Data items:
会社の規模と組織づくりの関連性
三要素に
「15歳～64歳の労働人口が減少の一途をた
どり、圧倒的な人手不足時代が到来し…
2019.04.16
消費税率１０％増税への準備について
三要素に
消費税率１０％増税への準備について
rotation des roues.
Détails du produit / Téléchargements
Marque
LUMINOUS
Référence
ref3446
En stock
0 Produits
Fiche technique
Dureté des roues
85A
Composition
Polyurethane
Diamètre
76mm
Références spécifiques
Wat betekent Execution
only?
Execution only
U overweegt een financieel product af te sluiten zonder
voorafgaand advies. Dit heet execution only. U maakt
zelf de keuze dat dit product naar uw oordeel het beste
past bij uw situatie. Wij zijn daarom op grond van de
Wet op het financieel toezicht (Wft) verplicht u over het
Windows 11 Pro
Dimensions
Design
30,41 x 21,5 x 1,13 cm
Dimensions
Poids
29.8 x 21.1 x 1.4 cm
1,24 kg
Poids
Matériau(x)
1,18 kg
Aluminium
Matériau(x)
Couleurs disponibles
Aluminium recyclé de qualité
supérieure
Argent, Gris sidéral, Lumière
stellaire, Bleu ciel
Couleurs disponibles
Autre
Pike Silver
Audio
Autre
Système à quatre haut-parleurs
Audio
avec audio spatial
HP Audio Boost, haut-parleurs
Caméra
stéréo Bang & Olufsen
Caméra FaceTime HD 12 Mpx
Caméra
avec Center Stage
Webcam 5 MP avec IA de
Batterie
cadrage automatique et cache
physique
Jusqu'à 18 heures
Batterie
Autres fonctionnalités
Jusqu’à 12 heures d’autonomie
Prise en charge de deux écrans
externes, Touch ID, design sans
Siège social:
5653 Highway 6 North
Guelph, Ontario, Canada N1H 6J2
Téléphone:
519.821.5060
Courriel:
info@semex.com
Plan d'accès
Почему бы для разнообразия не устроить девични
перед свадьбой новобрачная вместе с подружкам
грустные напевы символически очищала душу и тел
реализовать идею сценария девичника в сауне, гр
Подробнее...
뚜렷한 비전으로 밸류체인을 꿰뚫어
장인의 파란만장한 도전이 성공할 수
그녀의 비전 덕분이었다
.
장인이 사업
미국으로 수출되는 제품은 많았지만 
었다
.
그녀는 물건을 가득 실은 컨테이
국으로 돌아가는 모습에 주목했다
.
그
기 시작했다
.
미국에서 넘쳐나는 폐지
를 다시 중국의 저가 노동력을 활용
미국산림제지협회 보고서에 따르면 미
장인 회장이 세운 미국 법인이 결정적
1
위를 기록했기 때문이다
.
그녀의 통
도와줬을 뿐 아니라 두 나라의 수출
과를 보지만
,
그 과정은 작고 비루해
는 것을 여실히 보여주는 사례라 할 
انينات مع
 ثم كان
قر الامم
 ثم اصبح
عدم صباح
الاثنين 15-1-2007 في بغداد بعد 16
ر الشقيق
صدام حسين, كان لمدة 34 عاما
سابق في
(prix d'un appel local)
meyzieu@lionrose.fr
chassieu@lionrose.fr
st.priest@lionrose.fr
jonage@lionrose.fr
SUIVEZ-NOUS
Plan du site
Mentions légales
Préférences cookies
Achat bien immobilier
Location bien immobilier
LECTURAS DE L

▸ **Assigned task**: Give back the data above word for word.

▸ **Written response**:
会社の規模と組織づくりの関連性
三要素に
「15歳～64歳の労働人口が減少の一途をた
どり、圧倒的な人手不足時代が到来し…
2019.04.16
消費税率１０％増税への準備について
三要素に
消費税率１０％増税への準備について
rotation des roues.
Détails du produit / Téléchargements
Marque
LUMINOUS
Référence
ref3446
En stock
0 Produits
Fiche technique
Dureté des roues
85A
Composition
Polyurethane
Diamètre
76mm
Références spécifiques
Wat betekent Execution
only?
Execution only
U overweegt een financieel product af te sluiten zonder
voorafgaand advies. Dit heet execution only. U maakt
zelf de keuze dat dit product naar uw oordeel het beste
past bij uw situatie. Wij zijn daarom op grond van de
Wet op het financieel toezicht (Wft) verplicht u over het
Windows 11 Pro
Dimensions
Design
30,41 x 21,5 x 1,13 cm
Dimensions
Poids
29.8 x 21.1 x 1.4 cm
1,24 kg
Poids
Matériau(x)
1,18 kg
Aluminium
Matériau(x)
Couleurs disponibles
Aluminium recyclé de qualité
supérieure
Argent, Gris sidéral, Lumière
stellaire, Bleu ciel
Couleurs disponibles
Autre
Pike Silver
Audio
Autre
Système à quatre haut-parleurs
Audio
avec audio spatial
HP Audio Boost, haut-parleurs
Caméra
stéréo Bang & Olufsen
Caméra FaceTime HD 12 Mpx
Caméra
avec Center Stage
Webcam 5 MP avec IA de
Batterie
cadrage automatique et cache
physique
Jusqu'à 18 heures
Batterie
Autres fonctionnalités
Jusqu’à 12 heures d’autonomie
Prise en charge de deux écrans
externes, Touch ID, design sans
Siège social:
5653 Highway 6 North
Guelph, Ontario, Canada N1H 6J2
Téléphone:
519.821.5060
Courriel:
info@semex.com
Plan d'accès
Почему бы для разнообразия не устроить девични
перед свадьбой новобрачная вместе с подружкам
грустные напевы символически очищала душу и тел
реализовать идею сценария девичника в сауне, гр
Подробнее...
뚜렷한 비전으로 밸류체인을 꿰뚫어
장인의 파란만장한 도전이 성공할 수
그녀의 비전 덕분이었다
.
장인이 사업
미국으로 수출되는 제품은 많았지만 
었다
.
그녀는 물건을 가득 실은 컨테이
국으로 돌아가는 모습에 주목했다
.
그
기 시작했다
.
미국에서 넘쳐나는 폐지
를 다시 중국의 저가 노동력을 활용
미국산림제지협회 보고서에 따르면 미
장인 회장이 세운 미국 법인이 결정적
1
위를 기록했기 때문이다
.
그녀의 통
도와줬을 뿐 아니라 두 나라의 수출
과를 보지만
,
그 과정은 작고 비루해
는 것을 여실히 보여주는 사례라 할 
انينات مع
 ثم كان
قر الامم
 ثم اصبح
عدم صباح
الاثنين 15-1-2007 في بغداد بعد 16
ر الشقيق
صدام حسين, كان لمدة 34 عاما
سابق في
(prix d'un appel local)
meyzieu@lionrose.fr
chassieu@lionrose.fr
st.priest@lionrose.fr
jonage@lionrose.fr
SUIVEZ-NOUS
Plan du site
Mentions légales
Préférences cookies
Achat bien immobilier
Location bien immobilier
LECTURAS DE L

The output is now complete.